ChurchDekv0.4

Legal

Data Protection

Governance, roles, retention, and your data subject rights.

Last updated May 18, 2026 · ChurchDek operated by Tecunit

Roles

For congregation and staff data entered into ChurchDek, your church is typically the data controller and Tecunit is the data processor.

For account, billing, and platform telemetry relating to church administrators, Tecunit may act as controller for those limited purposes.

Security program

We maintain administrative, technical, and organizational measures including access control, audit logging, tenant isolation, encryption in transit, and staff confidentiality obligations. Details of encryption are described on our Data Encryption page.

Data subject requests

Members wishing to access or delete personal data should contact their church leadership first. Churches can export or amend records within ChurchDek where permissions allow.

Individuals may also contact contact@tecunitgh.com with subject “Data Protection” if the church does not respond within a reasonable time. We will coordinate with the relevant workspace owner.

Data Processing Agreement

Enterprise and data-protection-sensitive customers may request a Data Processing Agreement (DPA) outlining subprocessors, breach notification timelines, and audit rights. Email sales@tecunitgh.com.

Breach notification

If we become aware of a personal data breach likely to affect your church, we will notify workspace owners without undue delay and provide information needed to meet your regulatory obligations.

Retention & deletion

Active tenants: data retained per church configuration and legal needs. After subscription ends, production data is deleted or anonymized within a defined period except where law requires retention (e.g. billing records).

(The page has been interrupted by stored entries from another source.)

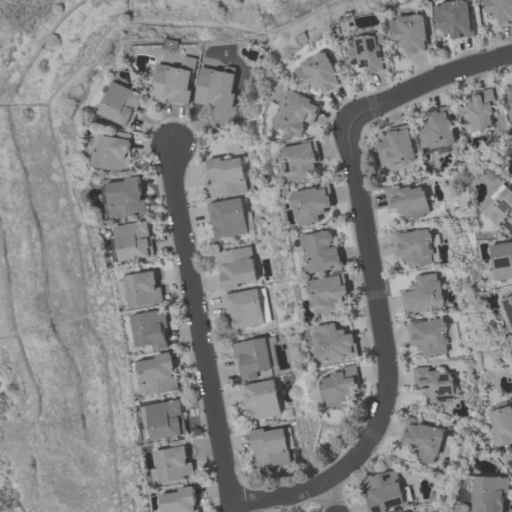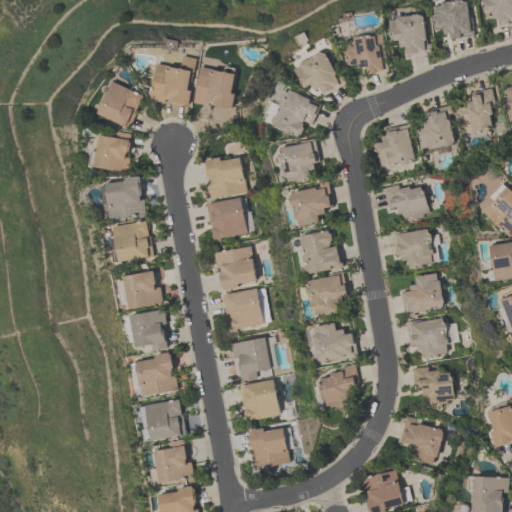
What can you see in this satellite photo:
building: (500, 9)
building: (499, 11)
building: (453, 19)
building: (455, 19)
building: (411, 33)
building: (411, 34)
building: (368, 52)
building: (369, 54)
building: (319, 73)
building: (320, 74)
building: (174, 82)
building: (174, 82)
road: (430, 83)
building: (215, 87)
building: (216, 88)
building: (509, 97)
building: (509, 98)
building: (121, 104)
building: (122, 105)
building: (476, 111)
building: (295, 112)
building: (294, 114)
building: (478, 114)
building: (436, 129)
building: (436, 130)
building: (394, 148)
building: (394, 150)
building: (111, 151)
building: (111, 153)
building: (299, 160)
building: (300, 163)
building: (224, 177)
building: (225, 177)
building: (125, 197)
building: (124, 198)
building: (406, 202)
building: (310, 203)
building: (409, 203)
building: (311, 206)
building: (501, 208)
building: (502, 209)
building: (226, 216)
building: (230, 218)
building: (132, 241)
building: (133, 242)
building: (413, 246)
building: (418, 248)
building: (319, 251)
building: (320, 253)
building: (502, 259)
building: (502, 261)
building: (235, 267)
building: (237, 268)
park: (43, 276)
building: (142, 288)
building: (142, 290)
building: (326, 293)
building: (327, 294)
building: (422, 295)
building: (424, 295)
building: (509, 305)
building: (507, 306)
building: (242, 308)
building: (247, 309)
road: (190, 328)
building: (149, 329)
building: (151, 330)
building: (428, 336)
building: (431, 337)
building: (334, 342)
building: (334, 343)
building: (251, 357)
building: (252, 359)
road: (385, 359)
building: (156, 374)
building: (156, 375)
building: (433, 385)
building: (340, 386)
building: (436, 386)
building: (339, 390)
building: (259, 399)
building: (260, 401)
building: (164, 420)
building: (164, 421)
building: (502, 424)
building: (502, 425)
building: (421, 440)
building: (423, 440)
building: (268, 448)
building: (270, 449)
building: (174, 462)
building: (173, 463)
building: (381, 491)
building: (383, 492)
building: (488, 493)
building: (490, 495)
road: (332, 498)
building: (179, 500)
building: (180, 500)
building: (408, 511)
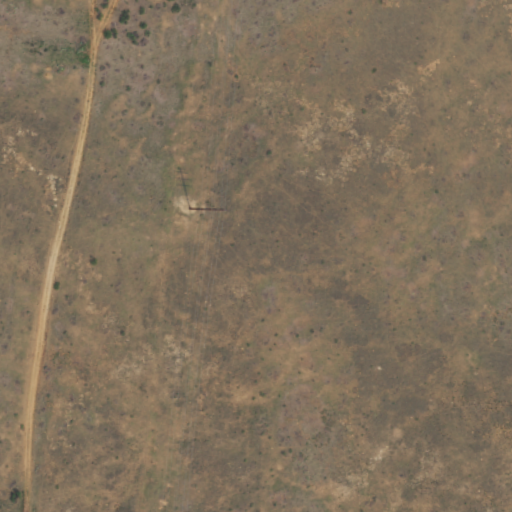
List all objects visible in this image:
power tower: (186, 206)
road: (45, 254)
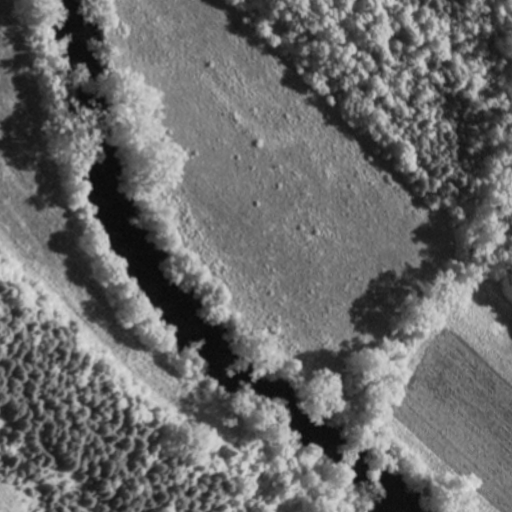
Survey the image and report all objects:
river: (165, 290)
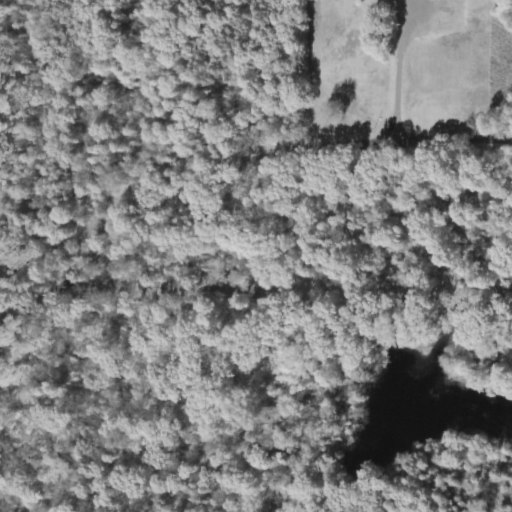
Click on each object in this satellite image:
road: (238, 189)
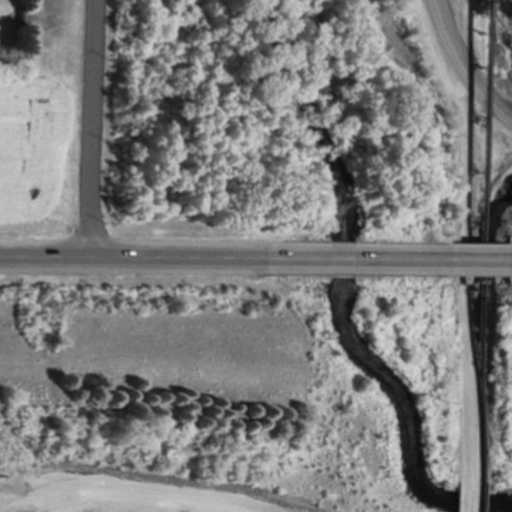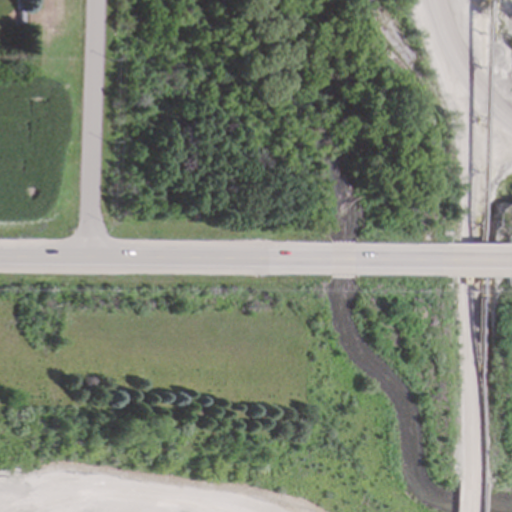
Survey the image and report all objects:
quarry: (305, 123)
road: (94, 127)
crop: (41, 156)
road: (133, 255)
road: (389, 255)
quarry: (252, 391)
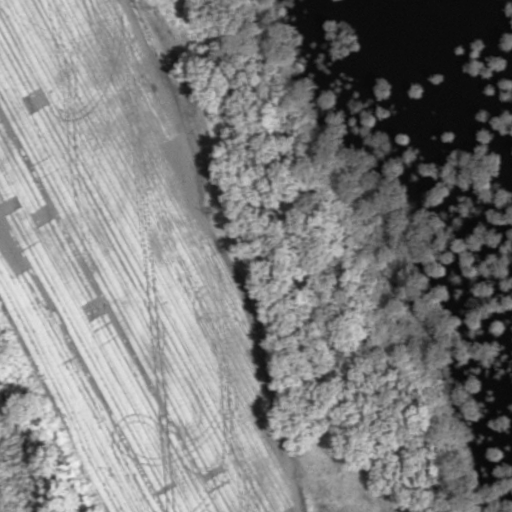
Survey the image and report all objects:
road: (253, 253)
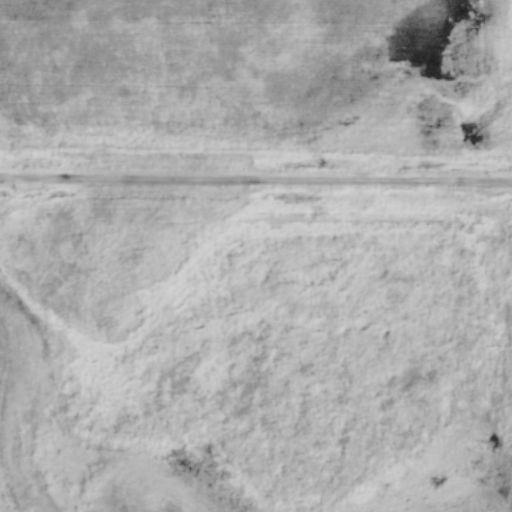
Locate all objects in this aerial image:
road: (256, 181)
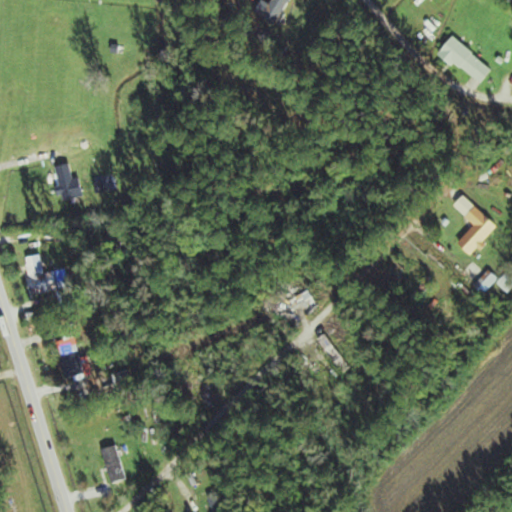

Backups may persist for a limited window; deleted production data is purged from backups on rolling schedules.

Subprocessors

Hosting, database, email, SMS, and payment partners process data under written agreements requiring confidentiality, security, and deletion on termination. Subprocessor changes are communicated to DPA customers when material.

Cross-border processing

Churches in the EU/UK, Ghana, US, and other regions may have different statutory requirements. We apply appropriate transfer mechanisms and assist churches with impact assessments on request.